(Extracted data entries)
####################

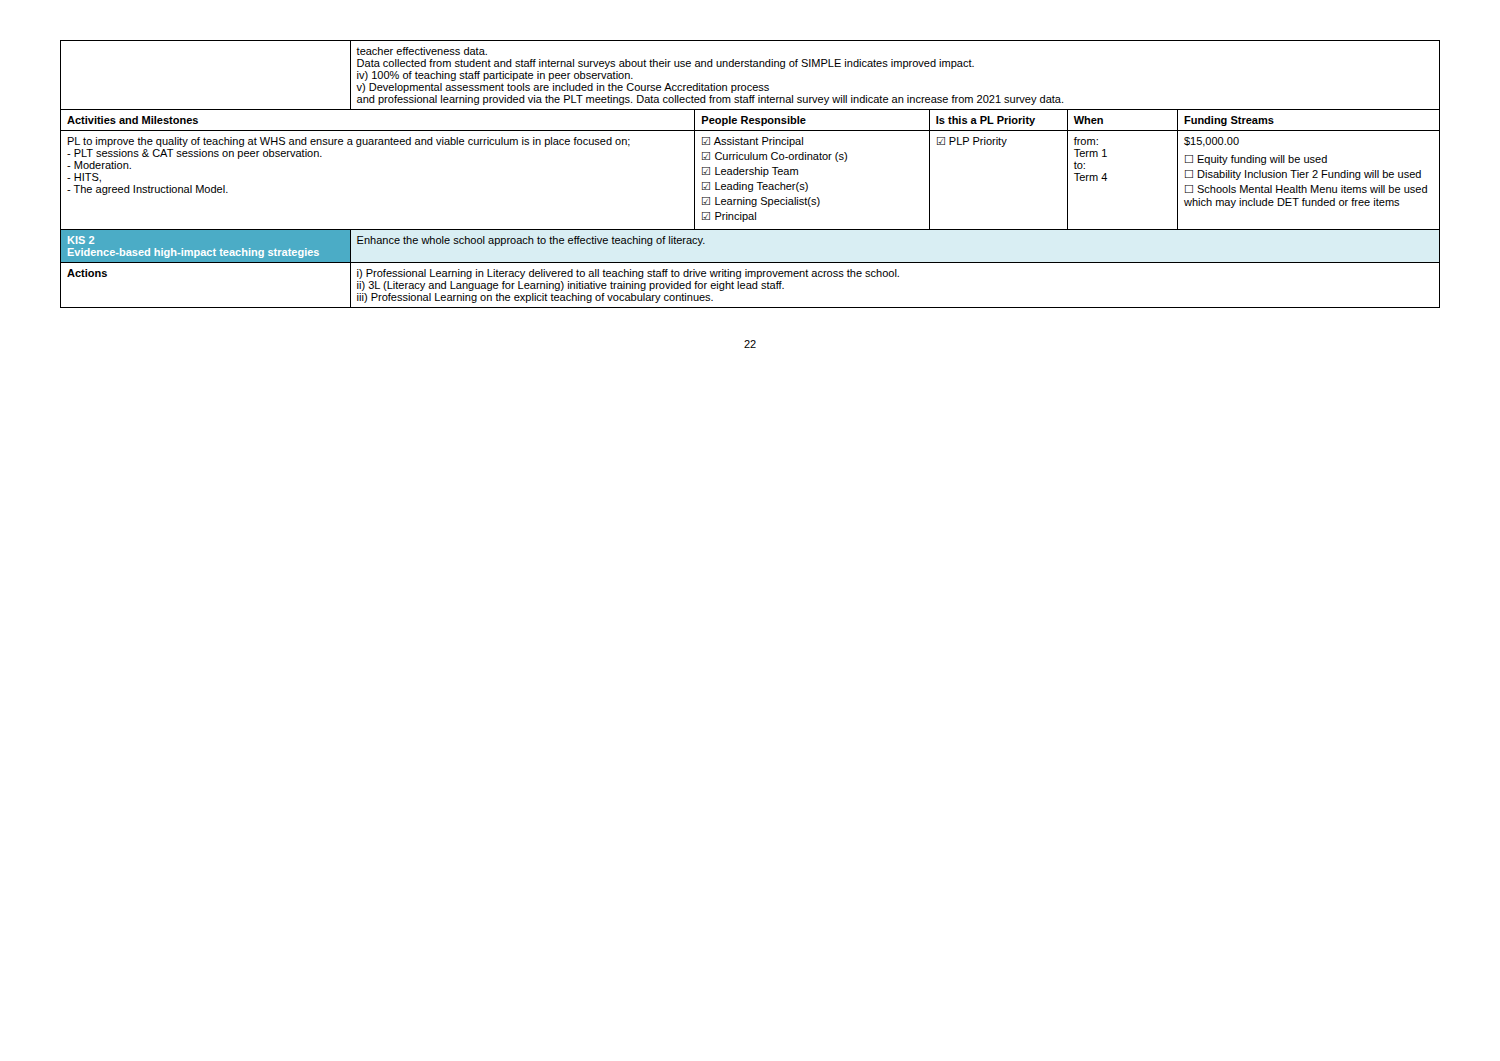| | teacher effectiveness data. Data collected from student and staff internal surveys about their use and understanding of SIMPLE indicates improved impact. iv) 100% of teaching staff participate in peer observation. v) Developmental assessment tools are included in the Course Accreditation process and professional learning provided via the PLT meetings. Data collected from staff internal survey will indicate an increase from 2021 survey data. |
| Activities and Milestones | People Responsible | Is this a PL Priority | When | Funding Streams |
| PL to improve the quality of teaching at WHS and ensure a guaranteed and viable curriculum is in place focused on; - PLT sessions & CAT sessions on peer observation. - Moderation. - HITS, - The agreed Instructional Model. | ☑ Assistant Principal ☑ Curriculum Co-ordinator (s) ☑ Leadership Team ☑ Leading Teacher(s) ☑ Learning Specialist(s) ☑ Principal | ☑ PLP Priority | from: Term 1 to: Term 4 | $15,000.00 ☐ Equity funding will be used ☐ Disability Inclusion Tier 2 Funding will be used ☐ Schools Mental Health Menu items will be used which may include DET funded or free items |
| KIS 2 Evidence-based high-impact teaching strategies | Enhance the whole school approach to the effective teaching of literacy. |
| Actions | i) Professional Learning in Literacy delivered to all teaching staff to drive writing improvement across the school. ii) 3L (Literacy and Language for Learning) initiative training provided for eight lead staff. iii) Professional Learning on the explicit teaching of vocabulary continues. |
22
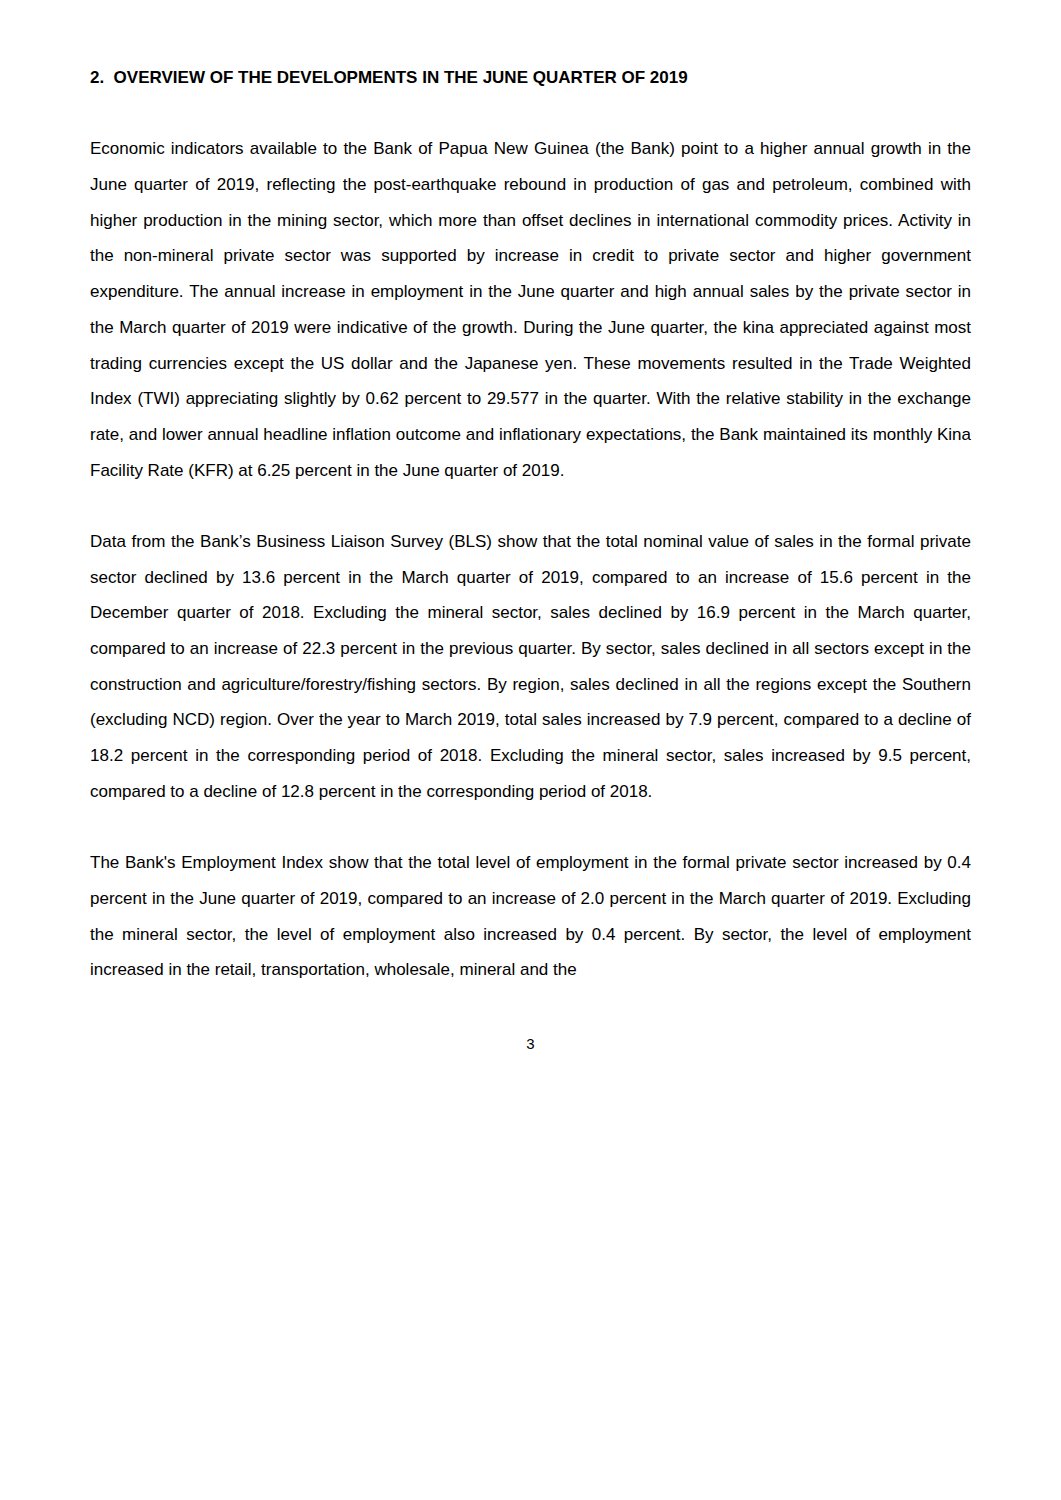2. OVERVIEW OF THE DEVELOPMENTS IN THE JUNE QUARTER OF 2019
Economic indicators available to the Bank of Papua New Guinea (the Bank) point to a higher annual growth in the June quarter of 2019, reflecting the post-earthquake rebound in production of gas and petroleum, combined with higher production in the mining sector, which more than offset declines in international commodity prices. Activity in the non-mineral private sector was supported by increase in credit to private sector and higher government expenditure. The annual increase in employment in the June quarter and high annual sales by the private sector in the March quarter of 2019 were indicative of the growth. During the June quarter, the kina appreciated against most trading currencies except the US dollar and the Japanese yen. These movements resulted in the Trade Weighted Index (TWI) appreciating slightly by 0.62 percent to 29.577 in the quarter. With the relative stability in the exchange rate, and lower annual headline inflation outcome and inflationary expectations, the Bank maintained its monthly Kina Facility Rate (KFR) at 6.25 percent in the June quarter of 2019.
Data from the Bank’s Business Liaison Survey (BLS) show that the total nominal value of sales in the formal private sector declined by 13.6 percent in the March quarter of 2019, compared to an increase of 15.6 percent in the December quarter of 2018. Excluding the mineral sector, sales declined by 16.9 percent in the March quarter, compared to an increase of 22.3 percent in the previous quarter. By sector, sales declined in all sectors except in the construction and agriculture/forestry/fishing sectors. By region, sales declined in all the regions except the Southern (excluding NCD) region. Over the year to March 2019, total sales increased by 7.9 percent, compared to a decline of 18.2 percent in the corresponding period of 2018. Excluding the mineral sector, sales increased by 9.5 percent, compared to a decline of 12.8 percent in the corresponding period of 2018.
The Bank's Employment Index show that the total level of employment in the formal private sector increased by 0.4 percent in the June quarter of 2019, compared to an increase of 2.0 percent in the March quarter of 2019. Excluding the mineral sector, the level of employment also increased by 0.4 percent. By sector, the level of employment increased in the retail, transportation, wholesale, mineral and the
3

####################

● **The task**: Transcribe all the data word for word; the images stay out.

● **Result for this task**:
| | teacher effectiveness data. Data collected from student and staff internal surveys about their use and understanding of SIMPLE indicates improved impact. iv) 100% of teaching staff participate in peer observation. v) Developmental assessment tools are included in the Course Accreditation process and professional learning provided via the PLT meetings. Data collected from staff internal survey will indicate an increase from 2021 survey data. |
| Activities and Milestones | People Responsible | Is this a PL Priority | When | Funding Streams |
| PL to improve the quality of teaching at WHS and ensure a guaranteed and viable curriculum is in place focused on; - PLT sessions & CAT sessions on peer observation. - Moderation. - HITS, - The agreed Instructional Model. | ☑ Assistant Principal ☑ Curriculum Co-ordinator (s) ☑ Leadership Team ☑ Leading Teacher(s) ☑ Learning Specialist(s) ☑ Principal | ☑ PLP Priority | from: Term 1 to: Term 4 | $15,000.00 ☐ Equity funding will be used ☐ Disability Inclusion Tier 2 Funding will be used ☐ Schools Mental Health Menu items will be used which may include DET funded or free items |
| KIS 2 Evidence-based high-impact teaching strategies | Enhance the whole school approach to the effective teaching of literacy. |
| Actions | i) Professional Learning in Literacy delivered to all teaching staff to drive writing improvement across the school. ii) 3L (Literacy and Language for Learning) initiative training provided for eight lead staff. iii) Professional Learning on the explicit teaching of vocabulary continues. |
22
2. OVERVIEW OF THE DEVELOPMENTS IN THE JUNE QUARTER OF 2019
Economic indicators available to the Bank of Papua New Guinea (the Bank) point to a higher annual growth in the June quarter of 2019, reflecting the post-earthquake rebound in production of gas and petroleum, combined with higher production in the mining sector, which more than offset declines in international commodity prices. Activity in the non-mineral private sector was supported by increase in credit to private sector and higher government expenditure. The annual increase in employment in the June quarter and high annual sales by the private sector in the March quarter of 2019 were indicative of the growth. During the June quarter, the kina appreciated against most trading currencies except the US dollar and the Japanese yen. These movements resulted in the Trade Weighted Index (TWI) appreciating slightly by 0.62 percent to 29.577 in the quarter. With the relative stability in the exchange rate, and lower annual headline inflation outcome and inflationary expectations, the Bank maintained its monthly Kina Facility Rate (KFR) at 6.25 percent in the June quarter of 2019.
Data from the Bank’s Business Liaison Survey (BLS) show that the total nominal value of sales in the formal private sector declined by 13.6 percent in the March quarter of 2019, compared to an increase of 15.6 percent in the December quarter of 2018. Excluding the mineral sector, sales declined by 16.9 percent in the March quarter, compared to an increase of 22.3 percent in the previous quarter. By sector, sales declined in all sectors except in the construction and agriculture/forestry/fishing sectors. By region, sales declined in all the regions except the Southern (excluding NCD) region. Over the year to March 2019, total sales increased by 7.9 percent, compared to a decline of 18.2 percent in the corresponding period of 2018. Excluding the mineral sector, sales increased by 9.5 percent, compared to a decline of 12.8 percent in the corresponding period of 2018.
The Bank's Employment Index show that the total level of employment in the formal private sector increased by 0.4 percent in the June quarter of 2019, compared to an increase of 2.0 percent in the March quarter of 2019. Excluding the mineral sector, the level of employment also increased by 0.4 percent. By sector, the level of employment increased in the retail, transportation, wholesale, mineral and the
3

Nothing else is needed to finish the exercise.